The judge retired to chambers to deliberate. I sat motionless, studiously feigning calm for my client's sake. My adversary across the aisle, meanwhile, joshed with the stenographer and inquired in concerned tones after the bailiff's family.

The judge soon reentered the courtroom and announced his verdict: “I find in favor of the plaintiff.”

I won! I smiled warmly at my client, who slapped my back approvingly.

The judge continued: “I hereby order the defendant to pay to the plaintiff damages in the amount of three thousand dollars.”

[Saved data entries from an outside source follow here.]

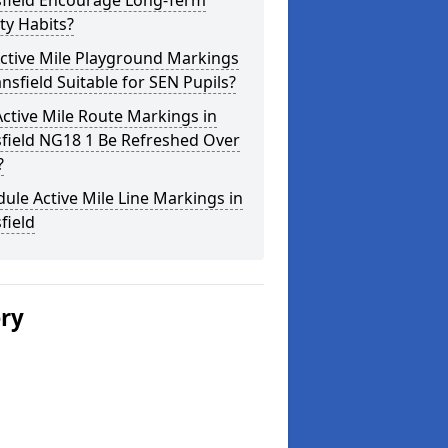
field Encourage Long-Term
ity Habits?
ctive Mile Playground Markings
nsfield Suitable for SEN Pupils?
ctive Mile Route Markings in
field NG18 1 Be Refreshed Over
?
ule Active Mile Line Markings in
field
ery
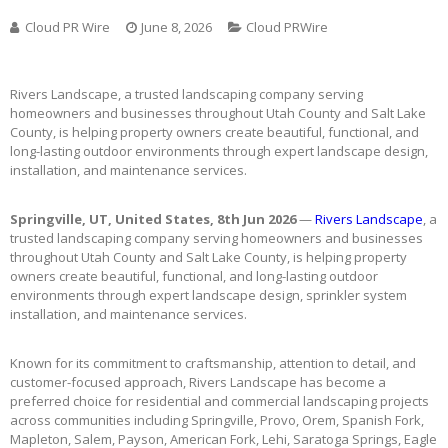
Cloud PR Wire
June 8, 2026
Cloud PRWire
Rivers Landscape, a trusted landscaping company serving
homeowners and businesses throughout Utah County and Salt Lake
County, is helping property owners create beautiful, functional, and
long-lasting outdoor environments through expert landscape design,
installation, and maintenance services.
Springville, UT, United States, 8th Jun 2026
—
Rivers Landscape
, a
trusted landscaping company serving homeowners and businesses
throughout Utah County and Salt Lake County, is helping property
owners create beautiful, functional, and long-lasting outdoor
environments through expert landscape design, sprinkler system
installation, and maintenance services.
Known for its commitment to craftsmanship, attention to detail, and
customer-focused approach, Rivers Landscape has become a
preferred choice for residential and commercial landscaping projects
across communities including Springville, Provo, Orem, Spanish Fork,
Mapleton, Salem, Payson, American Fork, Lehi, Saratoga Springs, Eagle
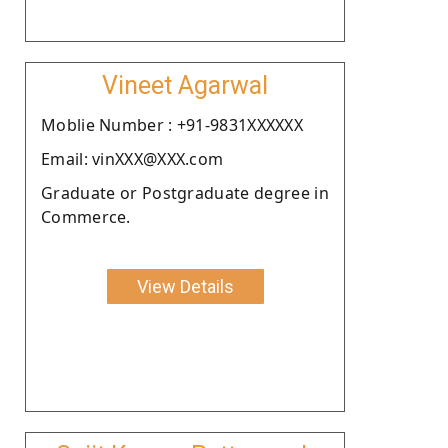
Vineet Agarwal
Moblie Number : +91-9831XXXXXX
Email: vinXXX@XXX.com
Graduate or Postgraduate degree in
Commerce.
View Details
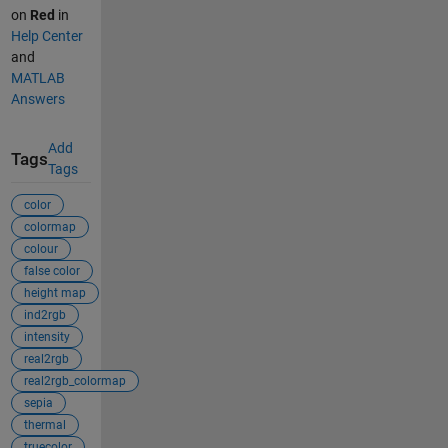
on
Red
in
Help Center
and
MATLAB
Answers
Add
Tags
Tags
color
colormap
colour
false color
height map
ind2rgb
intensity
real2rgb
real2rgb_colormap
sepia
thermal
truecolor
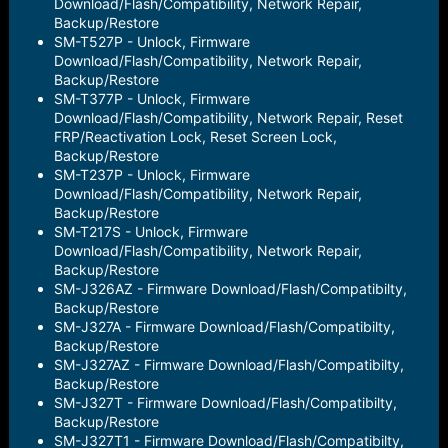
Download/Flash/Compatibility, Network Repair,
Backup/Restore
SM-T527P - Unlock, Firmware
Download/Flash/Compatibility, Network Repair,
Backup/Restore
SM-T377P - Unlock, Firmware
Download/Flash/Compatibility, Network Repair, Reset
FRP/Reactivation Lock, Reset Screen Lock,
Backup/Restore
SM-T237P - Unlock, Firmware
Download/Flash/Compatibility, Network Repair,
Backup/Restore
SM-T217S - Unlock, Firmware
Download/Flash/Compatibility, Network Repair,
Backup/Restore
SM-J326AZ - Firmware Download/Flash/Compatibilty,
Backup/Restore
SM-J327A - Firmware Download/Flash/Compatibilty,
Backup/Restore
SM-J327AZ - Firmware Download/Flash/Compatibilty,
Backup/Restore
SM-J327T - Firmware Download/Flash/Compatibilty,
Backup/Restore
SM-J327T1 - Firmware Download/Flash/Compatibilty,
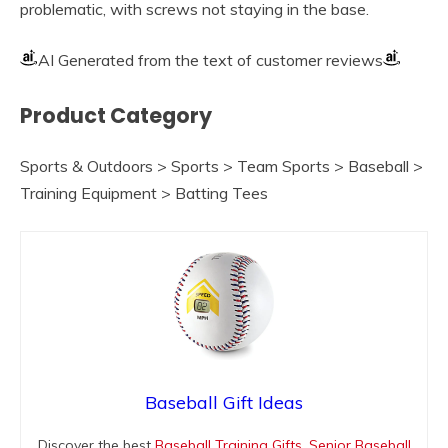
problematic, with screws not staying in the base.
AI Generated from the text of customer reviews
Product Category
Sports & Outdoors > Sports > Team Sports > Baseball >
Training Equipment > Batting Tees
Baseball Gift Ideas
Discover the best
Baseball Training Gifts
,
Senior Baseball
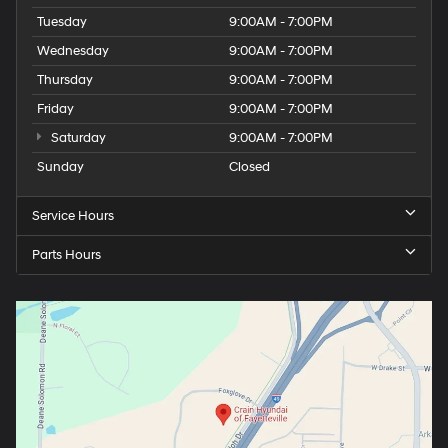
Tuesday
9:00AM - 7:00PM
Wednesday
9:00AM - 7:00PM
Thursday
9:00AM - 7:00PM
Friday
9:00AM - 7:00PM
Saturday
9:00AM - 7:00PM
Sunday
Closed
Service Hours
Parts Hours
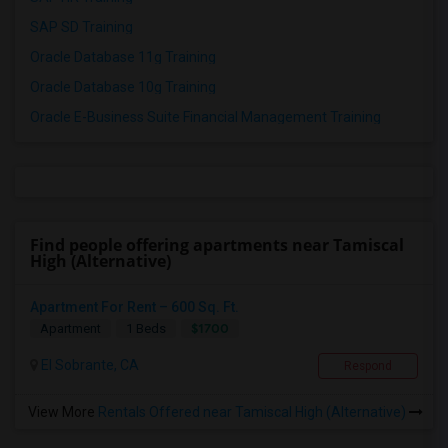
SAP SD Training
Oracle Database 11g Training
Oracle Database 10g Training
Oracle E-Business Suite Financial Management Training
Find people offering apartments near Tamiscal
High (Alternative)
Apartment For Rent – 600 Sq. Ft.
$1700
Apartment
1 Beds
El Sobrante, CA
Respond
View More
Rentals Offered near Tamiscal High (Alternative)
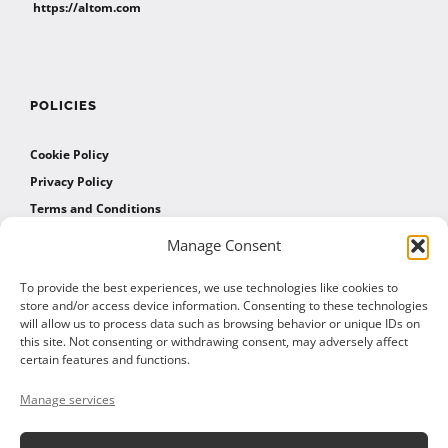
https://altom.com
POLICIES
Cookie Policy
Privacy Policy
Terms and Conditions
Manage Consent
AFFILIATES
To provide the best experiences, we use technologies like cookies to
store and/or access device information. Consenting to these technologies
will allow us to process data such as browsing behavior or unique IDs on
Affiliate Program
this site. Not consenting or withdrawing consent, may adversely affect
Affiliate Program Agreement
certain features and functions.
Affiliate Log In
Manage services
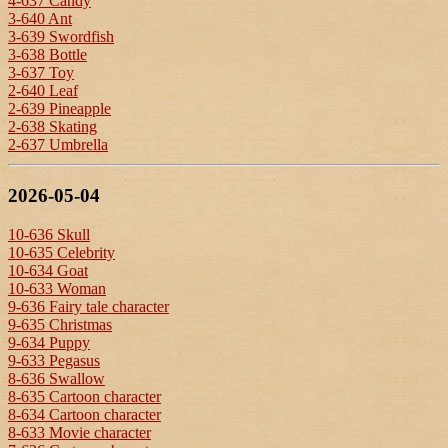
4-637 Candy
3-640 Ant
3-639 Swordfish
3-638 Bottle
3-637 Toy
2-640 Leaf
2-639 Pineapple
2-638 Skating
2-637 Umbrella
2026-05-04
10-636 Skull
10-635 Celebrity
10-634 Goat
10-633 Woman
9-636 Fairy tale character
9-635 Christmas
9-634 Puppy
9-633 Pegasus
8-636 Swallow
8-635 Cartoon character
8-634 Cartoon character
8-633 Movie character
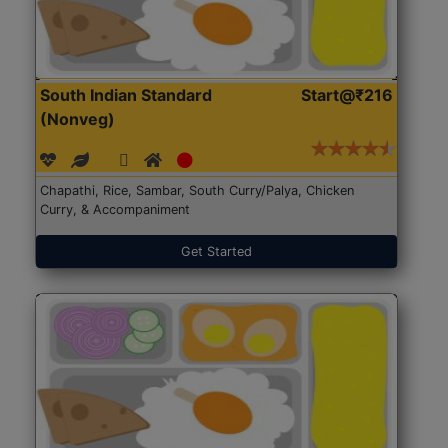
South Indian Standard
Start@₹216
(Nonveg)
Chapathi, Rice, Sambar, South Curry/Palya, Chicken
Curry, & Accompaniment
Get Started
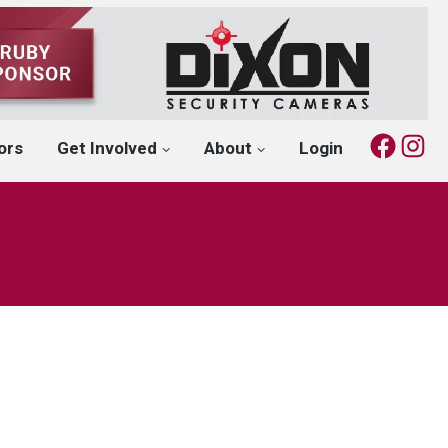
Fac
I
ors
Get Involved
About
Login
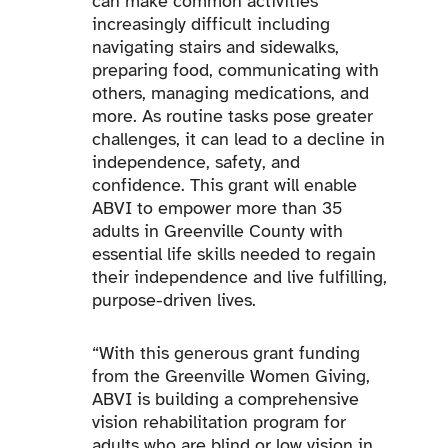
can make common activities
increasingly difficult including
navigating stairs and sidewalks,
preparing food, communicating with
others, managing medications, and
more. As routine tasks pose greater
challenges, it can lead to a decline in
independence, safety, and
confidence. This grant will enable
ABVI to empower more than 35
adults in Greenville County with
essential life skills needed to regain
their independence and live fulfilling,
purpose-driven lives.
“With this generous grant funding
from the Greenville Women Giving,
ABVI is building a comprehensive
vision rehabilitation program for
adults who are blind or low vision in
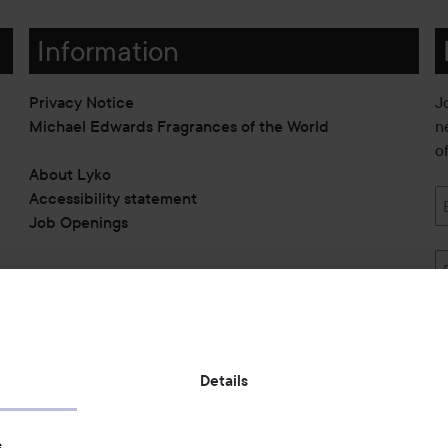
Information
Privacy Notice
J
Michael Edwards Fragrances of the World
n
o
About Lyko
Accessibility statement
Job Openings
Also of interest
Details
Skincare
s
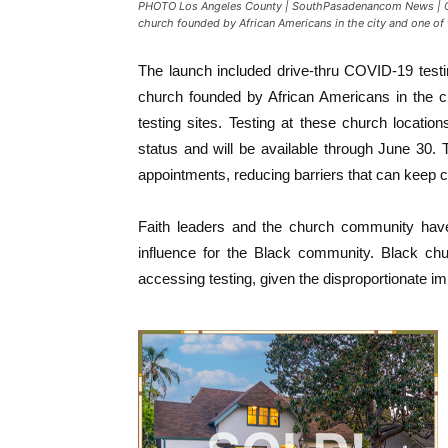
PHOTO Los Angeles County | SouthPasadenancom News | COVI
church founded by African Americans in the city and one of 
The launch included drive-thru COVID-19 testi
church founded by African Americans in the c
testing sites. Testing at these church locatio
status and will be available through June 30. T
appointments, reducing barriers that can keep
Faith leaders and the church community have
influence for the Black community. Black ch
accessing testing, given the disproportionate 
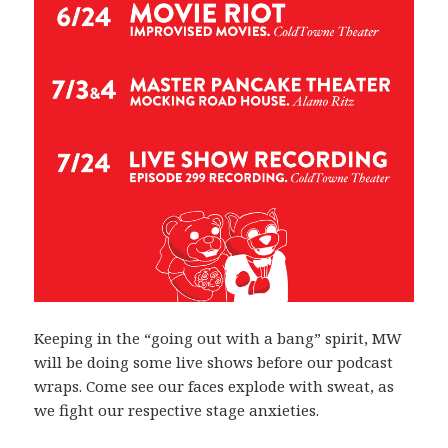
Keeping in the “going out with a bang” spirit, MW
will be doing some live shows before our podcast
wraps. Come see our faces explode with sweat, as
we fight our respective stage anxieties.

My smile froze. The wise, old counsel thanked the judge, shook my hand, put his arm around his client, and walked down the aisle in pleasant conversation. My heart and soul spent winning some meaningless altercation, I was left wondering whether the law was ever going to take me where I wanted to go.

I
N
1983 I gravitated to a newly emerging specialty, technology law, after having transferred to my law firm's Palo Alto office. Technology law concentrates on identifying, protecting, and transacting in intellectual property—ideas. It is a product of the insuppressible inventiveness of Silicon Valley. It lacked the thrill of trial work, but it was far more stimulating than the tedious rounds of discovery that dominated litigation practice.

I traded the thrust and parry of litigation for ongoing relationships with byte-sized entrepreneurs, coders. They were creating the real value in the food chain of the PC revolution: software. I became engrossed in working with these inventors, who were assembling new businesses out of Silicon Valley garage shops. They turned out to be people I could easily relate to, more like the artists the Banzini Brothers had managed in the rock and roll promotion business than like my litigation colleagues and clients. They reminded me of my passionate, offbeat high school and college friends. They were talent. I understood them. I understood their art and their art's relationship to business. And I found myself able, by dint of both my eclectic experience and my training as a lawyer, to help them build viable enterprises around their brilliant ideas.